| Task requirements |
A – List every source the passage on overdiagnosis cites, giving each as it appears in the parentheses.
B – According to the passage on overdiagnosis, into which two components can overdiagnosis be broken down?
C – Transcribe the passage on overdiagnosis word for word, starting with "Overdiagnosis can simply" and going on through "example (Sharpe 2014).".

| Selected passage |
------------------------------------

Disease Overdiagnosis: When Identifying Illness Does More Harm Than Good

From 1993 to 2011, the reported rate of thyroid cancer in the Republic of Korea multiplied fifteen times over. In the same period, mortality remained virtually the same (Ahn, Kim, and Welch 2014). It was not that in such a short span of time, cancer treatments had evolved to adequately deal with their increasing burden on the healthcare system in Korea, but rather a result of widespread screening programs. And the same trend is being replicated all over the developed world in an overdiagnosis pandemic. Of course, earlier detection of disease leads to better outcomes overall, but the NHS and other healthcare systems should be wary, like Icarus, of being overzealous and flying too close to the sun.


Overdiagnosis can simply be defined as diagnoses that cause more harm than good. Overdiagnosis itself can be broken down into over-detection and over-definition of disease (Brodersen et al. 2018). Over-detection refers to identifying diseases that were never going to cause any harm during a patient’s lifetime, whilst over-definition involves broadening the criteria for a patient to be diagnosed. Often, definitions for a disease are broadened due to big pharma lobbying, increasing the number of patients who will then believe they should have access to medicine – to no effect to the patients, but putting pressure on the scarce resources of national health services. Recent studies have shown that this tactic has been at the forefront of pharmaceutical campaigns – overselling ADHD is a prominent example (Sharpe 2014).

------------------------------------

| Dataset records |
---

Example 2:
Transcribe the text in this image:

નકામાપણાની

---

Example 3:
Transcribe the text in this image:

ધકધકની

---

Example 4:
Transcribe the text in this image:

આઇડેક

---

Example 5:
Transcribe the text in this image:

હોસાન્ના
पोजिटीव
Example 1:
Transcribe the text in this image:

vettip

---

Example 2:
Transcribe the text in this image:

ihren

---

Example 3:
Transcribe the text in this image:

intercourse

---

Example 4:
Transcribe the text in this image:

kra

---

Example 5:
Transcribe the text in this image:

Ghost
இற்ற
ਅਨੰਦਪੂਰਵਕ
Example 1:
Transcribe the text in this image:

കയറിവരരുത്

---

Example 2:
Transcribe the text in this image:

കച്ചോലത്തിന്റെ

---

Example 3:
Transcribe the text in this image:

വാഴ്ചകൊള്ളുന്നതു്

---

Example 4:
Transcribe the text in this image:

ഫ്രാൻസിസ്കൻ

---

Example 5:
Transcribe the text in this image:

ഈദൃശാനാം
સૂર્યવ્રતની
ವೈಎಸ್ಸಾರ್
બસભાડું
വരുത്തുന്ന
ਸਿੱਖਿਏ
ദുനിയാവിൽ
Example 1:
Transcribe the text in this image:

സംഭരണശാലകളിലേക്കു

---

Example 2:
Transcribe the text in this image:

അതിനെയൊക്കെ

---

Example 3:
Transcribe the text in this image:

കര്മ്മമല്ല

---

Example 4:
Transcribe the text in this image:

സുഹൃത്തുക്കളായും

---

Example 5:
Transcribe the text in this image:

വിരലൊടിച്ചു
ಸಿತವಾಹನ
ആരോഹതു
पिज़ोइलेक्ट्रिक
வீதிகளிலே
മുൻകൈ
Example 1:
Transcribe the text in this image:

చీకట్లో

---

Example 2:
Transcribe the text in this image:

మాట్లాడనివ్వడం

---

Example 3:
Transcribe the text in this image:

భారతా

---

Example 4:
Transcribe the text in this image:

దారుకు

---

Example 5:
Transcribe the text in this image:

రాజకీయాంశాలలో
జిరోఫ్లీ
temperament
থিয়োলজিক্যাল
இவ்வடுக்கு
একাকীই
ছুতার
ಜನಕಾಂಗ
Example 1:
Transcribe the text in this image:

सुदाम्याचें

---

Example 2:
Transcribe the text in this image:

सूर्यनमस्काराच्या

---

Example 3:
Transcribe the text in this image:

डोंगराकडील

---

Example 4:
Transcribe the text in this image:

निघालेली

------------------------------------

| Results by task |
A –
Ahn, Kim, and Welch 2014
Brodersen et al. 2018
Sharpe 2014

B – Over-detection and over-definition of disease.

C –
Overdiagnosis can simply be defined as diagnoses that cause more harm than good. Overdiagnosis itself can be broken down into over-detection and over-definition of disease (Brodersen et al. 2018). Over-detection refers to identifying diseases that were never going to cause any harm during a patient’s lifetime, whilst over-definition involves broadening the criteria for a patient to be diagnosed. Often, definitions for a disease are broadened due to big pharma lobbying, increasing the number of patients who will then believe they should have access to medicine – to no effect to the patients, but putting pressure on the scarce resources of national health services. Recent studies have shown that this tactic has been at the forefront of pharmaceutical campaigns – overselling ADHD is a prominent example (Sharpe 2014).